**EXERCISE PROMPT**
What is the number of lines below that include "scroll"? Give that number alone.

**RECORDS SHOWN**
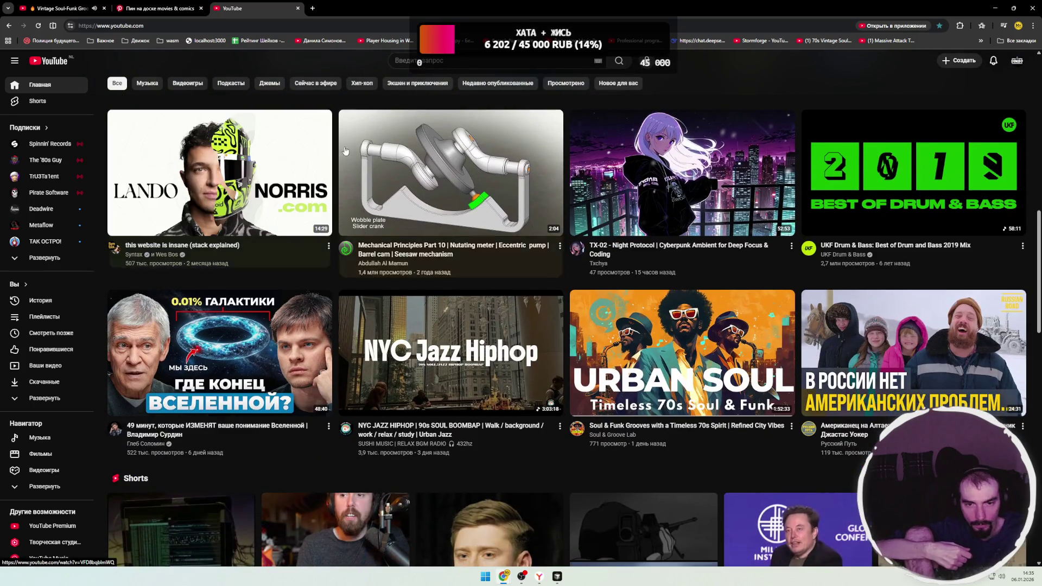
pyautogui.scroll(-3, 365, 141)
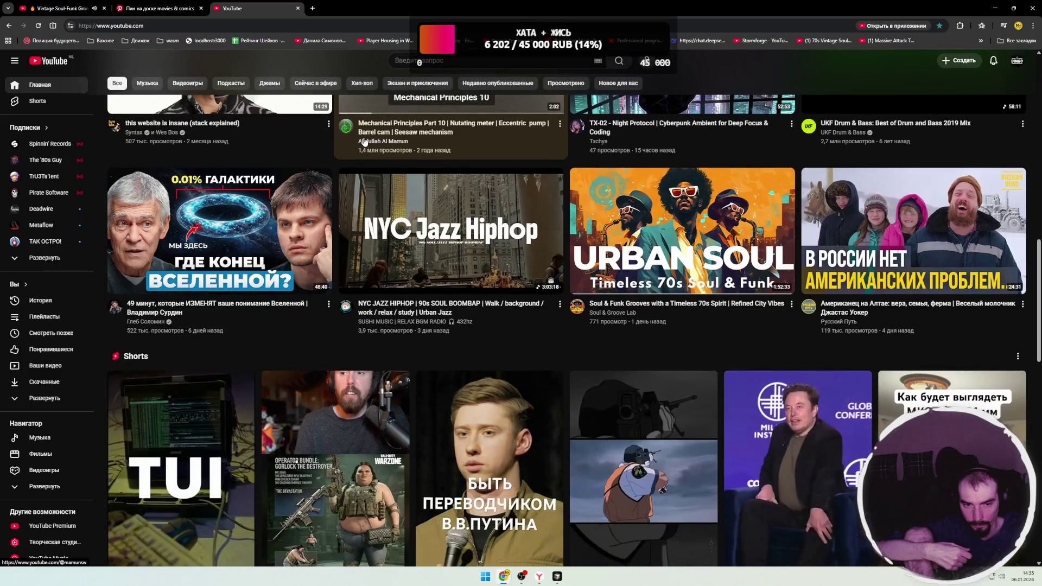
pyautogui.scroll(-1, 365, 141)
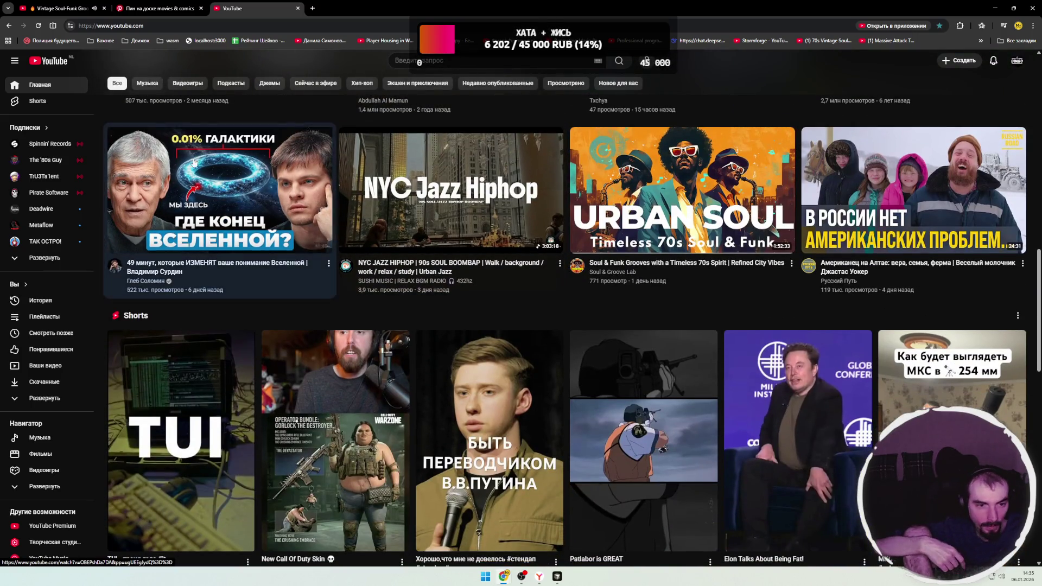
pyautogui.moveTo(280, 202)
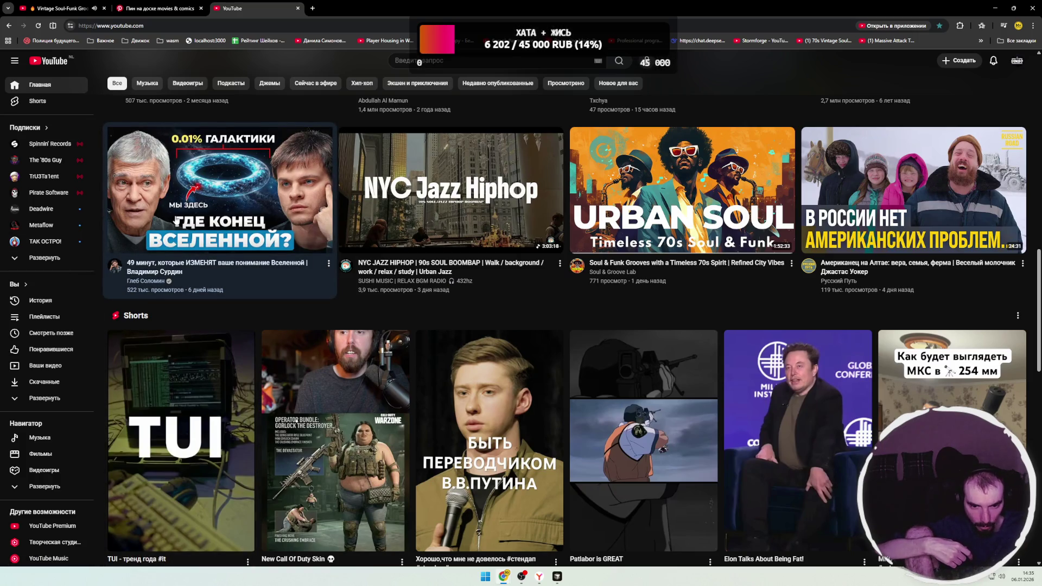
pyautogui.scroll(-2, 446, 230)
pyautogui.scroll(-2, 483, 214)
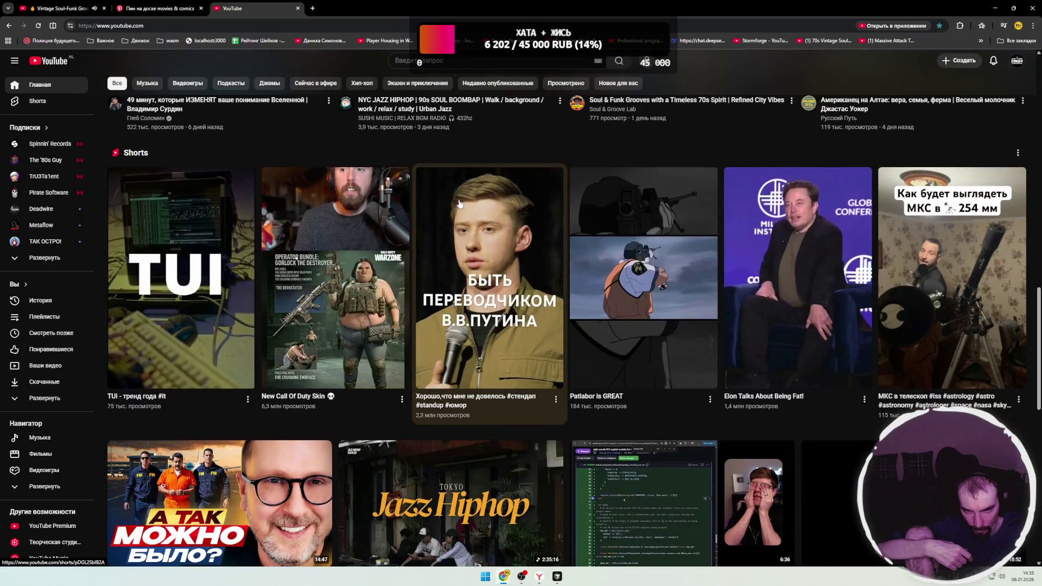
pyautogui.scroll(-4, 560, 206)
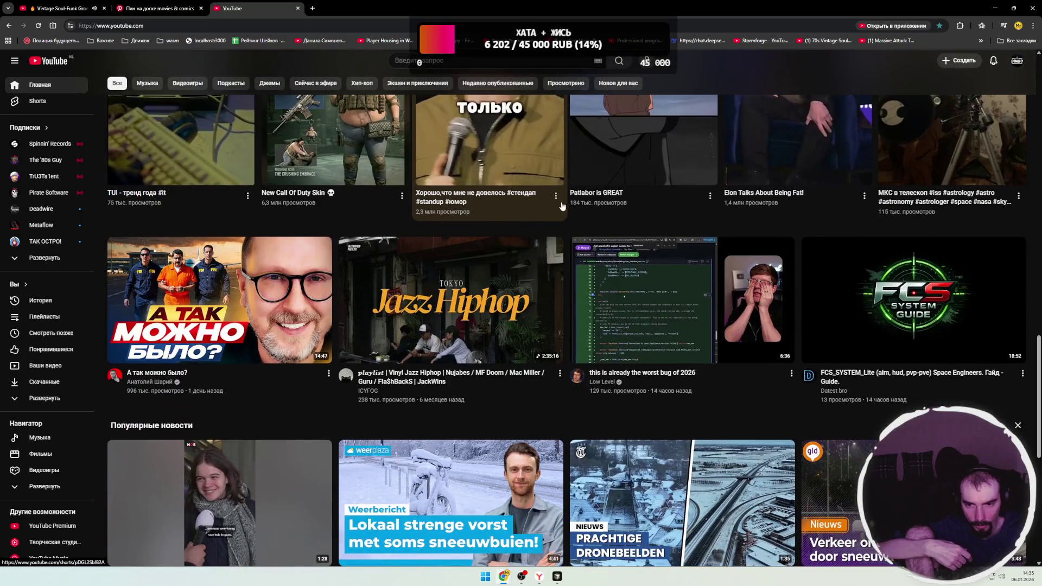
pyautogui.scroll(-2, 562, 204)
pyautogui.scroll(-2, 568, 202)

**RESPONSE FOR THIS EXERCISE**
7